🤖 AI Summary
This work addresses the problem of envy-free allocation of indivisible items—comprising goods, chores, or a mixture thereof—among multiple agents with additive valuations. It presents the first subexponential-time algorithm for this setting by modeling feasible allocations as a convex polytope in ℝ³ and recursively partitioning the agent set using Miller’s planar separator theorem. The resulting divide-and-conquer framework integrates geometric and graph-theoretic techniques to determine, in $(n \cdot m)^{O(\sqrt{n})}$ time, whether an envy-free allocation exists and to construct such an allocation when it does. The algorithm also accommodates instances where parts of the allocation are pre-fixed, thereby enabling the first efficient treatment of high-multiplicity mixed instances.
📝 Abstract
We study the problem of computing an envy-free (EF) allocation of $m$ indivisible items among $n$ agents when items come in three distinct types.
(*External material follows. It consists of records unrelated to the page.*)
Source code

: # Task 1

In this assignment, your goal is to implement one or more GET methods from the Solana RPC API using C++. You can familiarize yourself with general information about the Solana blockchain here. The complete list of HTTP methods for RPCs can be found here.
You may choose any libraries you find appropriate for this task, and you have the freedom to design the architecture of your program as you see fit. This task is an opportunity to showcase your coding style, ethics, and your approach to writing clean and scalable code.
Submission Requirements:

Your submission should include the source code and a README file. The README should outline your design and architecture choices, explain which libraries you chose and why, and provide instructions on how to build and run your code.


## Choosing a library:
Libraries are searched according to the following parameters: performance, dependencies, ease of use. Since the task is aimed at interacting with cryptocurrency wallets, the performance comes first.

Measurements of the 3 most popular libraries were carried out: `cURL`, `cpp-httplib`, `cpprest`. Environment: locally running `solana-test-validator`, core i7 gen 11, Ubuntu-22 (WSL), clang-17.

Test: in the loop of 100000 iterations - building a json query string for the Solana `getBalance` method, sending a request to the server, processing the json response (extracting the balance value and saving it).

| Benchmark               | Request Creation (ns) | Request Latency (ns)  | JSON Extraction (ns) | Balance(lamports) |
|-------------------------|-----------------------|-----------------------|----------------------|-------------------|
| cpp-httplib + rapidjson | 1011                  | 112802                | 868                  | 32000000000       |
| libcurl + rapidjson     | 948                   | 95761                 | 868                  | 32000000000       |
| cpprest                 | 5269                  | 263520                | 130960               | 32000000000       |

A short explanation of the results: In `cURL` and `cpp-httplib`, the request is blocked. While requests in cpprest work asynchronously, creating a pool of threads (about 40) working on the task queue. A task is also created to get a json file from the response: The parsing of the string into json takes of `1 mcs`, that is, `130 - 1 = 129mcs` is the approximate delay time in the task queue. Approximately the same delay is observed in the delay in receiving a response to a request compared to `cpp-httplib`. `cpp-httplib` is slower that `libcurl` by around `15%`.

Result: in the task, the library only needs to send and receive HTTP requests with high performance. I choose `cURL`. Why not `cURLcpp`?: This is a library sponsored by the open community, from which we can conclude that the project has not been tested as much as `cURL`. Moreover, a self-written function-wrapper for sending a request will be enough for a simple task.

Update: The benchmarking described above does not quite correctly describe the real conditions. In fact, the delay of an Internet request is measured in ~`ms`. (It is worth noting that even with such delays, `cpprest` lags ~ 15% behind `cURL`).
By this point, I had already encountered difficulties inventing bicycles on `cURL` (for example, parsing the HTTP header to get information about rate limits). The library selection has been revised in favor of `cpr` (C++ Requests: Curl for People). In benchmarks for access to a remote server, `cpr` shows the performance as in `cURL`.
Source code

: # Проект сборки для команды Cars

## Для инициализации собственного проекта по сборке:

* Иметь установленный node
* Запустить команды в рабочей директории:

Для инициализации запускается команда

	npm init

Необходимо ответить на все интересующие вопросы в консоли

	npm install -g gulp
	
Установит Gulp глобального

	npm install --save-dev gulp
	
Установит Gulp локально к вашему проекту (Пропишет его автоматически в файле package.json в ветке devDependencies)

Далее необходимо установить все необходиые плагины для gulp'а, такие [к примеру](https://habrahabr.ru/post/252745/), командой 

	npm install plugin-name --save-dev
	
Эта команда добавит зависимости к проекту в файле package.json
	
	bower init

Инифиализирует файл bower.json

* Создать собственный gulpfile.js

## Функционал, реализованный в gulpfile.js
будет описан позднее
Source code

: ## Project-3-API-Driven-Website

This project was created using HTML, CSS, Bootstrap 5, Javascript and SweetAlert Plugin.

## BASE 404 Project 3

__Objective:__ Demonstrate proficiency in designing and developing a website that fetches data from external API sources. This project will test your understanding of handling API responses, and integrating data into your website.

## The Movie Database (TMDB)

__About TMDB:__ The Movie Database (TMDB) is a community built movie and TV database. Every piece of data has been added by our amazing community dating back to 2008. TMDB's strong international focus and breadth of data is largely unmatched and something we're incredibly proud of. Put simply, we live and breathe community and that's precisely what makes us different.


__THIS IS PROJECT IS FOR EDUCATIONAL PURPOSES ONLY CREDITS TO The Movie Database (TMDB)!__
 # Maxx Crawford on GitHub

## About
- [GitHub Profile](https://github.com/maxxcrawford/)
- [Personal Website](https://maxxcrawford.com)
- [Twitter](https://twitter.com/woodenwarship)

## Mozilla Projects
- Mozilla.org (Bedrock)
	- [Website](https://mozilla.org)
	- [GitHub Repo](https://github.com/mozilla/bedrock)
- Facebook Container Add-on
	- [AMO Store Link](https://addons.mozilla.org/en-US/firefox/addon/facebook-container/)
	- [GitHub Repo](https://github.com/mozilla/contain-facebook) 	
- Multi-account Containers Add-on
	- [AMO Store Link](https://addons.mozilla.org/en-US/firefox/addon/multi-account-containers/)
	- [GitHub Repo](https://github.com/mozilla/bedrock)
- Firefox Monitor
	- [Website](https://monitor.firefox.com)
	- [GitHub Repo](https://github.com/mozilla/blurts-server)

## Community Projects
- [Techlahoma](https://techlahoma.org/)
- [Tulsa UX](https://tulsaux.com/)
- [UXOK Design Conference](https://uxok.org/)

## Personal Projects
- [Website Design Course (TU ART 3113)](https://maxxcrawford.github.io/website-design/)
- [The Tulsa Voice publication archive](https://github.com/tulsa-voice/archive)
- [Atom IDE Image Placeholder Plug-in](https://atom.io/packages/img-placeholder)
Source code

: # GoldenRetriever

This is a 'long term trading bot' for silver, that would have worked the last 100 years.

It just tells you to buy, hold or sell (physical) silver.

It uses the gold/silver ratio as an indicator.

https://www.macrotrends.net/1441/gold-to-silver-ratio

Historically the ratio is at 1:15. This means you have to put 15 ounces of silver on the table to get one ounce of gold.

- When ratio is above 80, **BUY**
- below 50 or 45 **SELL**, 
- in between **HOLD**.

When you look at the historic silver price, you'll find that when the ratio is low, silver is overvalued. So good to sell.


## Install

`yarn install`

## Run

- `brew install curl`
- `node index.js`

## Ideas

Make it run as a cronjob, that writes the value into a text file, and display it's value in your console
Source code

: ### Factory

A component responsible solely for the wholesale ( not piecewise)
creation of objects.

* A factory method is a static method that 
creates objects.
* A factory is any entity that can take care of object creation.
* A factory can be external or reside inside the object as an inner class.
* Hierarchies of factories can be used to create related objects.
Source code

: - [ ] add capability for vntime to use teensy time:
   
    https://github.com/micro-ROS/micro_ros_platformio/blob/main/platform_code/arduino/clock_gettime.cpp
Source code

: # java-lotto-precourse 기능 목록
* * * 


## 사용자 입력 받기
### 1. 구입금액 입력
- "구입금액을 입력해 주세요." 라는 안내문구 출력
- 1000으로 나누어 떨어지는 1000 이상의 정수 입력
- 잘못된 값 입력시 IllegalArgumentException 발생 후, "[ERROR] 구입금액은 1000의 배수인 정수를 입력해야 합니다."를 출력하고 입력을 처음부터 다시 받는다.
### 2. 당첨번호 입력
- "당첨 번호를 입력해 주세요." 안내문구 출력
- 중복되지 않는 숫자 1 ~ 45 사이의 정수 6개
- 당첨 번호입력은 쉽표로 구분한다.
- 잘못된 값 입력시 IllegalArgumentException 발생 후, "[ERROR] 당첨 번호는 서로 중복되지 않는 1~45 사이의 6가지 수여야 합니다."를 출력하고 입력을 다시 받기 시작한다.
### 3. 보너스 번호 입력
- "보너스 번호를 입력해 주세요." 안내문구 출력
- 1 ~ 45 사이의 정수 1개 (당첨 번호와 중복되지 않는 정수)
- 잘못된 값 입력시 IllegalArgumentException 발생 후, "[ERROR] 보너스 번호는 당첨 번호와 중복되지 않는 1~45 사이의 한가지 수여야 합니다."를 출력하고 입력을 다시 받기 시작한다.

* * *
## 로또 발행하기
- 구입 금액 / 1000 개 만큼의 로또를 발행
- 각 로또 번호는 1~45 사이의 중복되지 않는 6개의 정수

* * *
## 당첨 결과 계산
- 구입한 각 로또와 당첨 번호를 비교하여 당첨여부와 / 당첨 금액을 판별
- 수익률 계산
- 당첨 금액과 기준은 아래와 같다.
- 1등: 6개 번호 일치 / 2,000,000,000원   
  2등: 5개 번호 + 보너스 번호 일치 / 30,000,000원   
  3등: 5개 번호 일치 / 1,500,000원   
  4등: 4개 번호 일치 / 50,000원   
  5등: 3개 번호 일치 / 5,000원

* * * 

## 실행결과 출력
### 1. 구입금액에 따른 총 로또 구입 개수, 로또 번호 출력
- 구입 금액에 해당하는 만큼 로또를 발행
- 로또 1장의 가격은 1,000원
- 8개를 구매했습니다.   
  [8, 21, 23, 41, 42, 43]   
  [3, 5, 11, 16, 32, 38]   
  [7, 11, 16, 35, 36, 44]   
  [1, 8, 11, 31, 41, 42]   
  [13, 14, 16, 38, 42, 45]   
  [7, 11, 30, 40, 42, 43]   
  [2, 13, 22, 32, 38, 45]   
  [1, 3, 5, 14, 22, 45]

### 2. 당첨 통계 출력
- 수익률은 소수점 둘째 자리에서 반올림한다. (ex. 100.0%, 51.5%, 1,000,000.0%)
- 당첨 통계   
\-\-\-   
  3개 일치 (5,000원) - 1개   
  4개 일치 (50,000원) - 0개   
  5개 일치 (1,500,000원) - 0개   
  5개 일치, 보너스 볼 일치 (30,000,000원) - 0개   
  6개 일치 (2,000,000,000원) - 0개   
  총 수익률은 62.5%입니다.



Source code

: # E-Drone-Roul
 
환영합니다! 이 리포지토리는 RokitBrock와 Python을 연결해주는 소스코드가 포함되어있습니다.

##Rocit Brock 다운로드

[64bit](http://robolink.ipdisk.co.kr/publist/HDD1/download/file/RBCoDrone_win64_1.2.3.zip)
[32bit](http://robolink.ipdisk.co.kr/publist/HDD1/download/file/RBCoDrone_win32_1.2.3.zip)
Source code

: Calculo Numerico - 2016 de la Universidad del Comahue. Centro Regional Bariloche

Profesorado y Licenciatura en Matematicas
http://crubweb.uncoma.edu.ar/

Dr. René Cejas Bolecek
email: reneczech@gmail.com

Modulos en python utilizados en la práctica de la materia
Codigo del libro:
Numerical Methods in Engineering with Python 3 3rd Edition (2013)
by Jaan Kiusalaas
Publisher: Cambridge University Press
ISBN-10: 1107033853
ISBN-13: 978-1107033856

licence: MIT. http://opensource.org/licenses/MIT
Each agent holds additive valuations over item types that may be positive (goods), negative (chores), or mixed. We present the first subexponential-time algorithm with running time time $(n \cdot m)^{O(\sqrt{n})}$ that finds an EF allocation whenever one exists, or correctly reports that none exists. Our approach exploits a geometric representation of EF allocations as convex polyhedra in $\mathbb{R}^3$ and applies Miller's planar cycle-separator theorem to recursively decompose the agent set into balanced subgroups. We further extend the algorithm to handle agents whose allocations are fixed in advance, preserving envy-freeness across all agents.